**REQUIRED ACTION**
Your answer must be a single number: the count of lines in the entries below that hold "questions".

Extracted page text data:

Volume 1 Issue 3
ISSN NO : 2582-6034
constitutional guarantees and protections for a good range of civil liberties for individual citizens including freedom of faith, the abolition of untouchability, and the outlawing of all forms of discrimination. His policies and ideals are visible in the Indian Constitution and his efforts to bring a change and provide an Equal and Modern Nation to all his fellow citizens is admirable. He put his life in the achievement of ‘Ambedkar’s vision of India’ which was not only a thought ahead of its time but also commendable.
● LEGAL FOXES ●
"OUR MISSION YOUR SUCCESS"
...
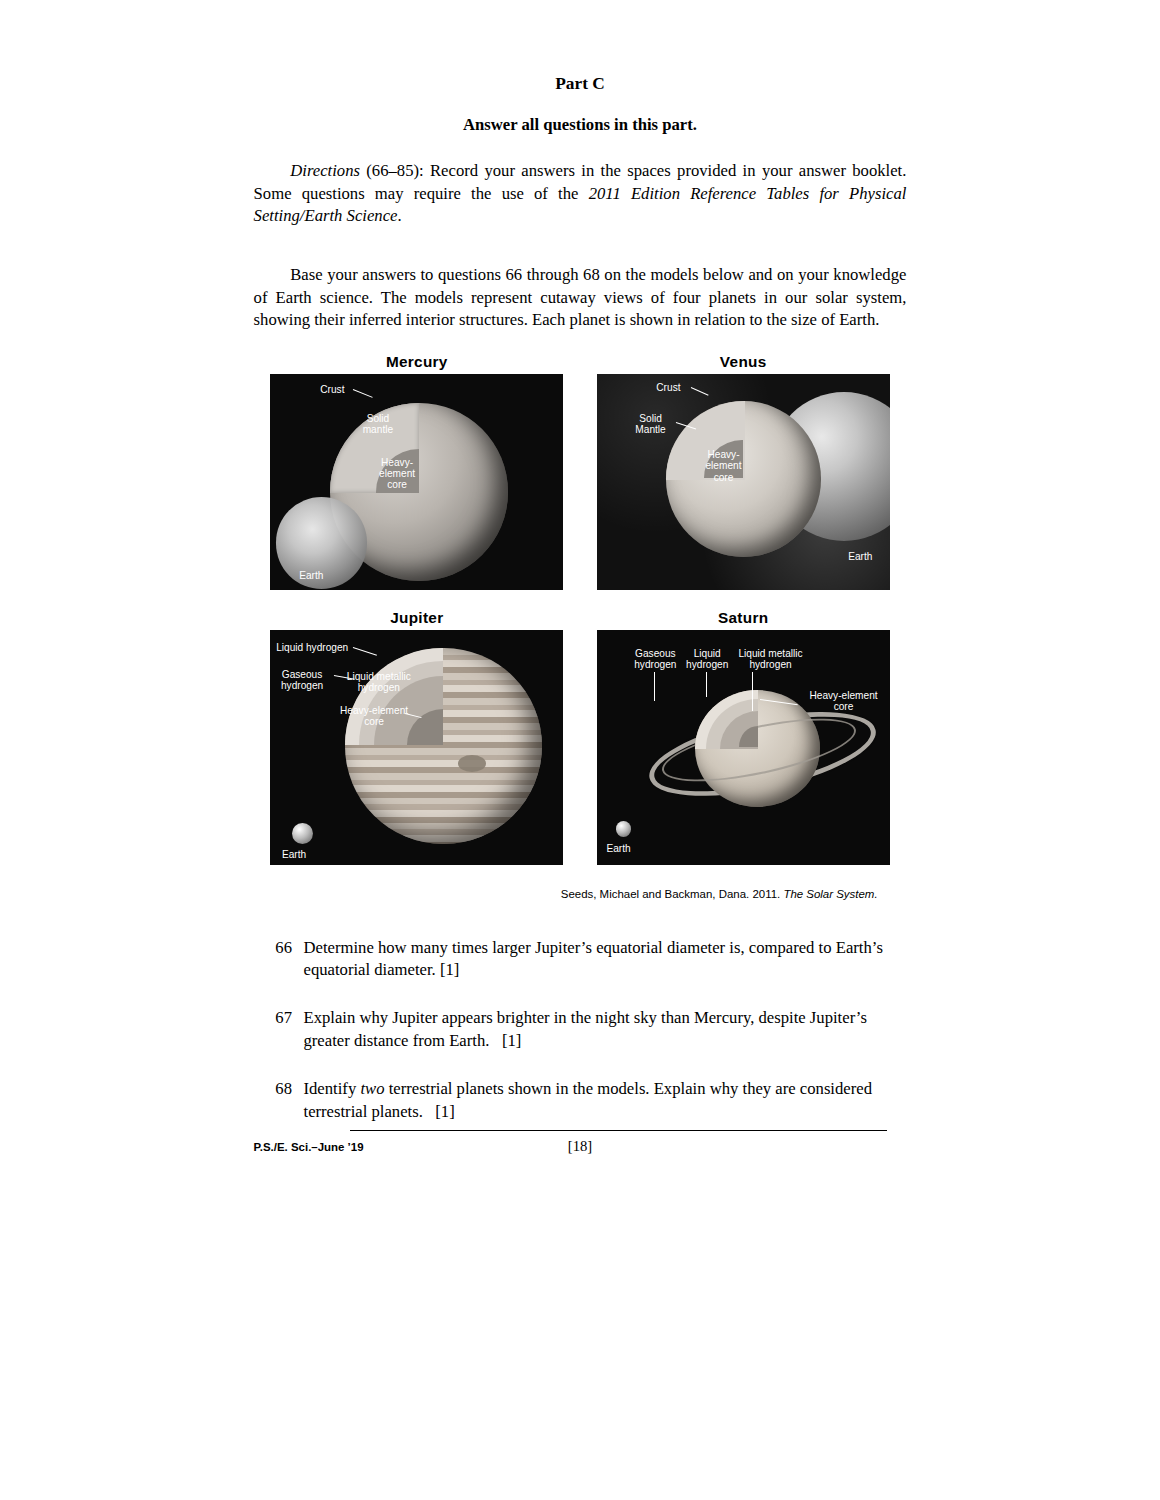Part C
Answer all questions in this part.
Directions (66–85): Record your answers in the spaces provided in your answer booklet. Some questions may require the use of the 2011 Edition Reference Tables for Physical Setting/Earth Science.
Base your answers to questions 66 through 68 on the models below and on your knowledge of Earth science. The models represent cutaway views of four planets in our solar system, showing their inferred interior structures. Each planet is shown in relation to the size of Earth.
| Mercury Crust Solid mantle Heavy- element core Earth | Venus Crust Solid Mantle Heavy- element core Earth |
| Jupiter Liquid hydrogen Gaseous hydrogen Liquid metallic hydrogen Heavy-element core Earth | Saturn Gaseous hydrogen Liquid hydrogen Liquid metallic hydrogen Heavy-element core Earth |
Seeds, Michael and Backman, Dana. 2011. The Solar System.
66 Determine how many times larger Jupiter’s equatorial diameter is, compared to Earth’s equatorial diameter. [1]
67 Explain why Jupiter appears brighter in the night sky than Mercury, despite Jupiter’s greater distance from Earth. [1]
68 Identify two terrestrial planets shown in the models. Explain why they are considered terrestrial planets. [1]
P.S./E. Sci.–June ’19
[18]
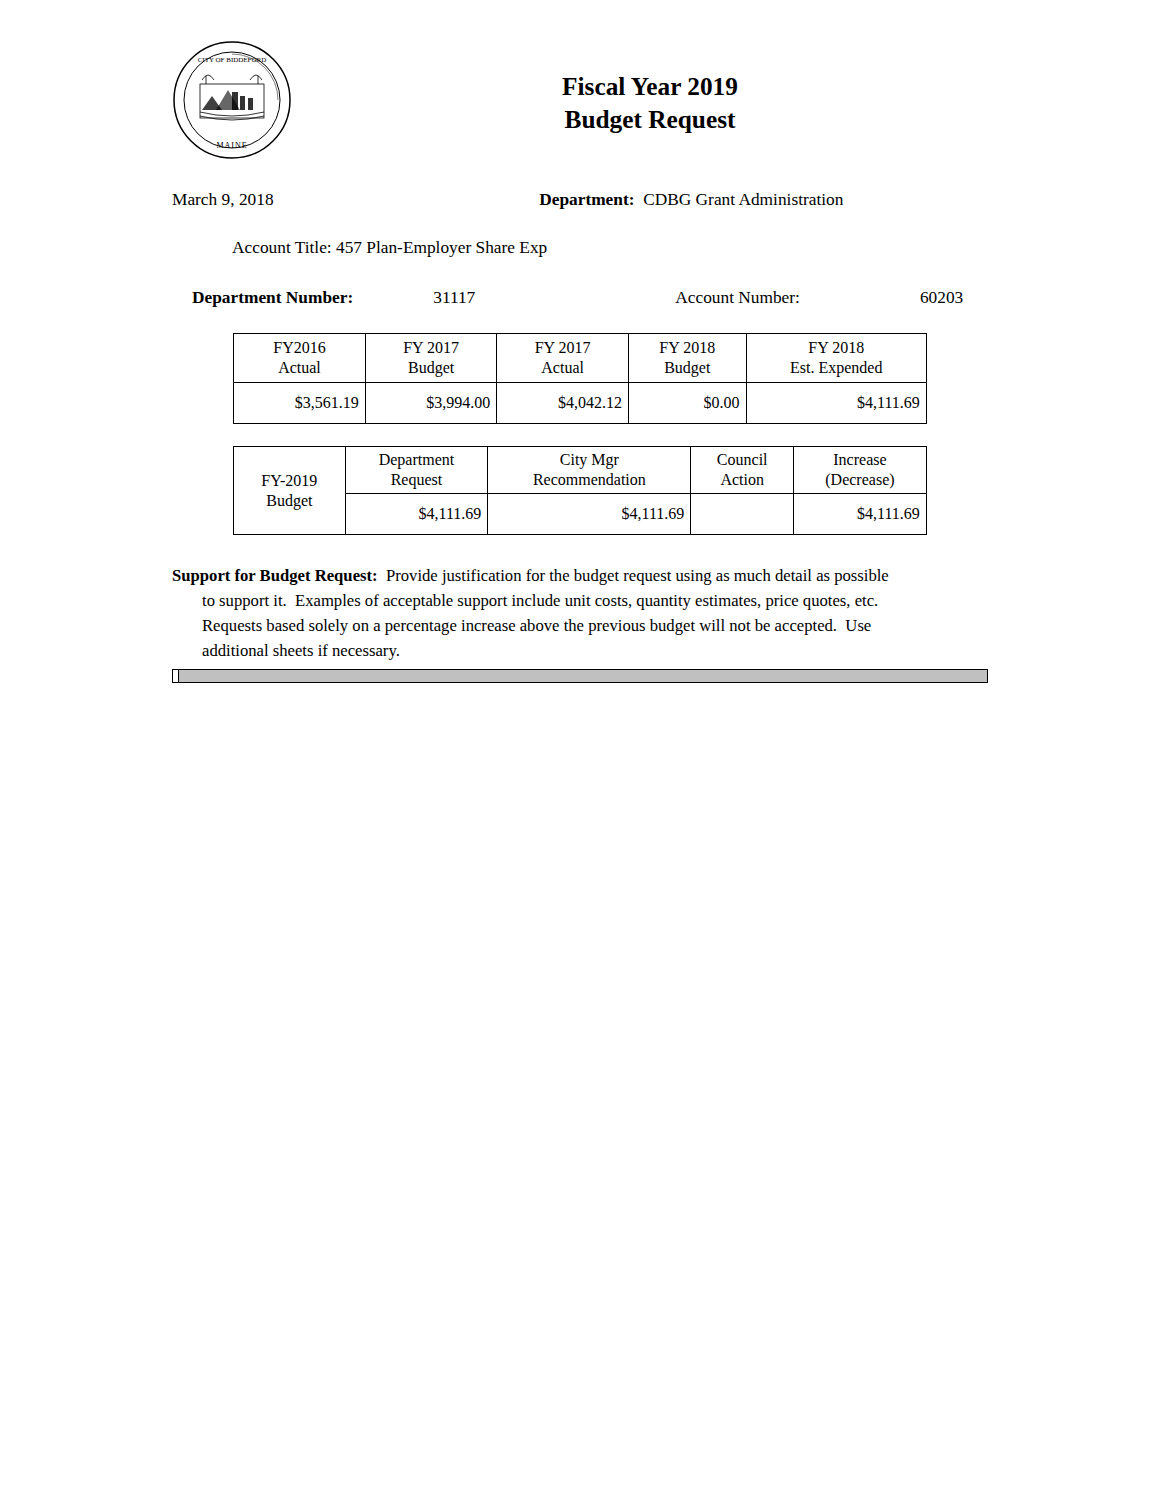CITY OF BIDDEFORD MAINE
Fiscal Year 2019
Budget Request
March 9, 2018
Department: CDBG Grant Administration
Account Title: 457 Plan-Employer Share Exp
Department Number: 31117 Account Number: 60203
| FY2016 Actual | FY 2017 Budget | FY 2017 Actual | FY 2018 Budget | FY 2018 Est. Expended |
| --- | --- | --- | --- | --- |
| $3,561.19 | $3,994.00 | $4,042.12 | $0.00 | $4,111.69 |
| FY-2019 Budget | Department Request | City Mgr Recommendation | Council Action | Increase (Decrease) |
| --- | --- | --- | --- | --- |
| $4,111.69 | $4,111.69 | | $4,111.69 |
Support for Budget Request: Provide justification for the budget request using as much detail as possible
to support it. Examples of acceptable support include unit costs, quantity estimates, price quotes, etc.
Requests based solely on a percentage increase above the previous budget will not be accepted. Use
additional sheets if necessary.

**ANSWER TO THE EXERCISE**
3